Rangkap Jabatan Beberapa Kepala Puskesmas Disorot
TK-Takwo Heriyanto
Selasa, 17/04/2012, 04:28:52 WIB

Ilustrasi

PanturaNews (Brebes) - Persoalan rangkap jabatan di lingkungan Pemerintah Kabupaten (Pemkab) Brebes, Jawa Tengah (Jateng), hingga kini masih menjadi sorotan masyarakat dan lembaga swadaya masyarakat (LSM). Pasalnya, rangkap jabatan dinilai tidak akan berjalan efektif, bahkan cenderung mengganggu pelayanan publik karena tidak maksimal.

Seperti pada rangkap jabatan Kepala Puskesmas yang ada di wilayah Brebes selatan, yakni di Puskesmas Winduaji dan Bumiayu. Berdasarkan sumber yang diperoleh PanturaNews, menyebutkan Kepala Puskesmas Winduaji yang dipegang oleh dr. Zunan Arif, merangkap jabatan kepala Puskesmas Paguyangan. Kemudian Kepala Puskesmas Bumiayu yang dipegang oleh dr. Niken, merangkap jabatan Kepala Puskesmas Kaliwadas.
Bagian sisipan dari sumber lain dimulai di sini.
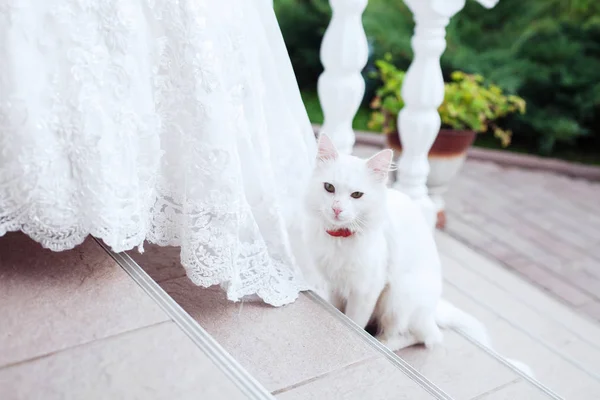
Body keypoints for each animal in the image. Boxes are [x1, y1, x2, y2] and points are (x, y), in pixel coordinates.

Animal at [302, 137, 532, 376]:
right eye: (329, 188)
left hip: (399, 296)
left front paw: (355, 338)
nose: (337, 209)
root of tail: (432, 310)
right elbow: (337, 310)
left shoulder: (365, 290)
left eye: (356, 195)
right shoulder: (334, 285)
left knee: (423, 337)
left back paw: (382, 342)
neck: (340, 238)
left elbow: (353, 321)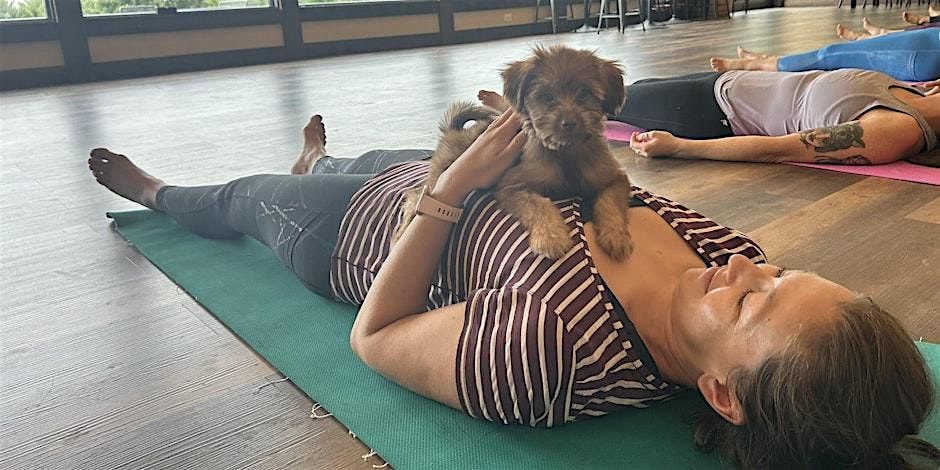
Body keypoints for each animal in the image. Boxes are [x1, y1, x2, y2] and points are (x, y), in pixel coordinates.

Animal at [496, 45, 636, 258]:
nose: (569, 123)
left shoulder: (615, 178)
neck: (567, 152)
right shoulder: (513, 185)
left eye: (584, 94)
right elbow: (538, 205)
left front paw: (615, 235)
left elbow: (609, 203)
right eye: (547, 97)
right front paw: (550, 237)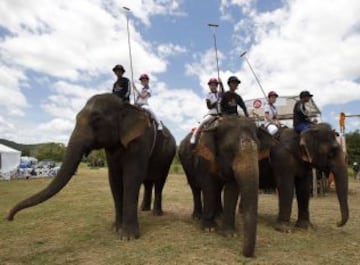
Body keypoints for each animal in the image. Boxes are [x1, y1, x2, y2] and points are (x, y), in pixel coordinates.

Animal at [4, 93, 176, 239]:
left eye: (97, 119)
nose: (9, 218)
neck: (125, 105)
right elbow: (114, 180)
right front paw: (116, 229)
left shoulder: (140, 142)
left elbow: (131, 178)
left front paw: (128, 237)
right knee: (148, 182)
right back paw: (144, 210)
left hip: (168, 157)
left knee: (159, 182)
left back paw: (156, 214)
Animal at [180, 115, 270, 256]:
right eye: (229, 149)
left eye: (259, 148)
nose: (245, 253)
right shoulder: (204, 157)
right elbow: (208, 186)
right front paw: (209, 229)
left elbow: (231, 190)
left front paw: (230, 234)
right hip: (186, 165)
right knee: (195, 188)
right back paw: (197, 217)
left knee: (217, 189)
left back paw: (219, 215)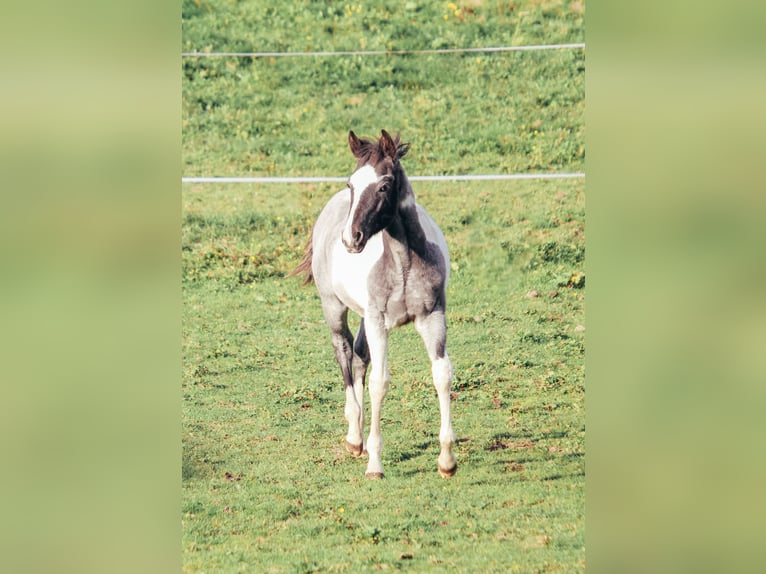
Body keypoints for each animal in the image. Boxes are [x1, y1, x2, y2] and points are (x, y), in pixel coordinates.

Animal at [292, 129, 457, 479]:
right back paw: (355, 438)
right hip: (335, 307)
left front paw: (447, 461)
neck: (404, 261)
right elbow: (380, 383)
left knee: (358, 356)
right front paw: (375, 465)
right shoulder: (379, 321)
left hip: (365, 316)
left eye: (383, 186)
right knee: (343, 351)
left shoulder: (432, 315)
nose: (350, 239)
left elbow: (442, 374)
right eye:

Namun Dinas Kesehatan (Dinkes) Kabupaten Brebes tidak memberikan kesempatan kepada staf di Puskesmas tersebut, atau lainnya untuk menempati jabatan Kepala Puskesmas. Itu tidak lakukan, karena diduga ada unsur muatan politis dalam menghadapi Pemilukada Brebes nanti.

Menyikapi hal tersebut, Kepala Dinkes Kabupaten Brebes, dr. H. Sri Gunadi, mengatakan persoalan rangkap jabatan Kepala Puskesmas sebenarnya bukan hanya terjadi di wilayah Brebes selatan saja. Namun, diwilayah Brebes pantura dan tengah, juga terdapat Kepala Puskesmas yang merangkap jabatan kepala Puskesmas di daerah lain.

"Akan tetapi, itu sebenarnya Kepala Puskesmas yang rangkap jabatan hanya diberi tugas tambahan saja, daripada nanti pelayanannya terbengkalai. Jadi, tidak ada rangkap jabatan Kepala Puskesmas," kata Gunadi, Selasa 17 April 2012.

Menurutnya, meski Kepala Puskesmas adalah jabatan fungsional, namun untuk persoalan baik memutasi, merotasi maupun mengangkat tenaga medis baru di Puskesmas, masih kewenangannya Bupati.     

"Dan sampai saat ini, kami masih menunggu SK Bupati. Kalau kami, selaku Dinas juga sebenarnya bisa untuk menunjukan kepada siapapun untuk menempati jabatan Kepala Puskesmas. Tapi, itu kan tidak enak, khawatir nantinya akan timbul kecemburuan bagi yang lain," pungkasnya.